> _Text provided_:
-------
Constitutionality of severed R.C. 2953.73(E)
{¶ 44} Having excised the offending language in accordance with Geiger,
we conclude that the statute is rendered constitutional. By providing an appeal of
right to capital offenders, the revised statute avoids equal-protection violations by
providing both capital and noncapital offenders the right to an appellate review and
permits the state to achieve its objective of efficient enforcements of judgments by
removing an often lengthy jurisdictional review period. For the reasons that we
articulated in Smith, 80 Ohio St.3d at 100-102, 684 N.E.2d 668, we reiterate that
providing those convicted of capital crimes with a single appeal of right while
granting those convicted of noncapital crimes an appeal of right and a possible
discretionary appeal is not unconstitutional.
-------
> _Entries supplied_:
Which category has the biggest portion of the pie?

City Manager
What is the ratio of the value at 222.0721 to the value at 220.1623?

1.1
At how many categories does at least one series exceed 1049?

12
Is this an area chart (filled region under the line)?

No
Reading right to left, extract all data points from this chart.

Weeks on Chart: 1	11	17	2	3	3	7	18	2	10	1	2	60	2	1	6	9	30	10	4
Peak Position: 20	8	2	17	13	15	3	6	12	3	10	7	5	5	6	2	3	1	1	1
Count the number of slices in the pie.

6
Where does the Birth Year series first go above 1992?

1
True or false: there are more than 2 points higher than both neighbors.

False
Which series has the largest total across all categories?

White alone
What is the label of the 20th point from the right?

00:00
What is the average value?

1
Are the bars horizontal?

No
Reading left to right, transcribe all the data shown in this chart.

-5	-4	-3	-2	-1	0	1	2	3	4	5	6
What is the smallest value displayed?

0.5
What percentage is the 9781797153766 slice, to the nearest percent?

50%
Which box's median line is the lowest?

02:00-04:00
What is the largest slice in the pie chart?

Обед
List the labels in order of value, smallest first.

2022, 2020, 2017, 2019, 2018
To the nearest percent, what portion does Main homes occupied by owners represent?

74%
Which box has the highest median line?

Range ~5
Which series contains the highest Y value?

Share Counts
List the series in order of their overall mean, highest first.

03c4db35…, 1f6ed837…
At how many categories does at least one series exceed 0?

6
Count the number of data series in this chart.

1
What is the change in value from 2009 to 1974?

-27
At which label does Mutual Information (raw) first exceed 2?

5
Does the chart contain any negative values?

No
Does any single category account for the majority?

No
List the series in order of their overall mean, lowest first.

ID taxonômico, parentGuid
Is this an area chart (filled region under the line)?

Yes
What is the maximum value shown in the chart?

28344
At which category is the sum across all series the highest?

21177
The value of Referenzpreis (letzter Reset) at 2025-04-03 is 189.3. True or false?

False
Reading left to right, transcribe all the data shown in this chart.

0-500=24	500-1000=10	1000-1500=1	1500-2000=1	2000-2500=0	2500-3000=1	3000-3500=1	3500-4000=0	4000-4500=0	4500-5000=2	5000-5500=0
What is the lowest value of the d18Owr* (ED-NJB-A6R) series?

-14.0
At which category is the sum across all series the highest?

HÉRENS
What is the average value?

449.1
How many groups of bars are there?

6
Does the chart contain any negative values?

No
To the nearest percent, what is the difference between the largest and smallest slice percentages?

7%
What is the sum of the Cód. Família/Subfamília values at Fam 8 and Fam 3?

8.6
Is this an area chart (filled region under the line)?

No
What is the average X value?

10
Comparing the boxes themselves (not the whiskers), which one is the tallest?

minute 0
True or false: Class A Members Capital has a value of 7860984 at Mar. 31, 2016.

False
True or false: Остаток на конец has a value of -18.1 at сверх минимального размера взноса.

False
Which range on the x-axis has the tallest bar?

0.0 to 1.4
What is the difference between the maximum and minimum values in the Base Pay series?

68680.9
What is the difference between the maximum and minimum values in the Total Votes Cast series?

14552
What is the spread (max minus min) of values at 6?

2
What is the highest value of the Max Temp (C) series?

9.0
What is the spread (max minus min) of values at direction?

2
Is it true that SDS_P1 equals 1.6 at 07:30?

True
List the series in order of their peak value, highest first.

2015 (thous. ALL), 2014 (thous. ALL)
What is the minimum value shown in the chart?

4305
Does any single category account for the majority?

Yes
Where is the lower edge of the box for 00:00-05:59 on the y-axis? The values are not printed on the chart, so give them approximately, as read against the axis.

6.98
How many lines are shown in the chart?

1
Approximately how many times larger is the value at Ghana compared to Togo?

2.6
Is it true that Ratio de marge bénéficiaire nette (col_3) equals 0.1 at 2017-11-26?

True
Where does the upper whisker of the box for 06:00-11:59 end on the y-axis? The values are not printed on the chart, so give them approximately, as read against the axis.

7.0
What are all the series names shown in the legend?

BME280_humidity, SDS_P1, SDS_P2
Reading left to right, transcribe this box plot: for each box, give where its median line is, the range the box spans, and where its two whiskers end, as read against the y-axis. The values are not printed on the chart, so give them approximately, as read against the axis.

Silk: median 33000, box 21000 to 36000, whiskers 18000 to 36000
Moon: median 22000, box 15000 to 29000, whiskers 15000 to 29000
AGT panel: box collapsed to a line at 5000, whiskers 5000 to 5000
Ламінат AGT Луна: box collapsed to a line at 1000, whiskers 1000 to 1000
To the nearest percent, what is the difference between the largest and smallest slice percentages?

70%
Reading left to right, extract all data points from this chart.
-------
> _The problem_:
From the passage on the constitutionality of severed R.C. 2953.73(E), reproduce word for word the part that begins at the words "Constitutionality of severed" and stops after "is not unconstitutional.".

> _Exercise response_:
Constitutionality of severed R.C. 2953.73(E)
{¶ 44} Having excised the offending language in accordance with Geiger,
we conclude that the statute is rendered constitutional. By providing an appeal of
right to capital offenders, the revised statute avoids equal-protection violations by
providing both capital and noncapital offenders the right to an appellate review and
permits the state to achieve its objective of efficient enforcements of judgments by
removing an often lengthy jurisdictional review period. For the reasons that we
articulated in Smith, 80 Ohio St.3d at 100-102, 684 N.E.2d 668, we reiterate that
providing those convicted of capital crimes with a single appeal of right while
granting those convicted of noncapital crimes an appeal of right and a possible
discretionary appeal is not unconstitutional.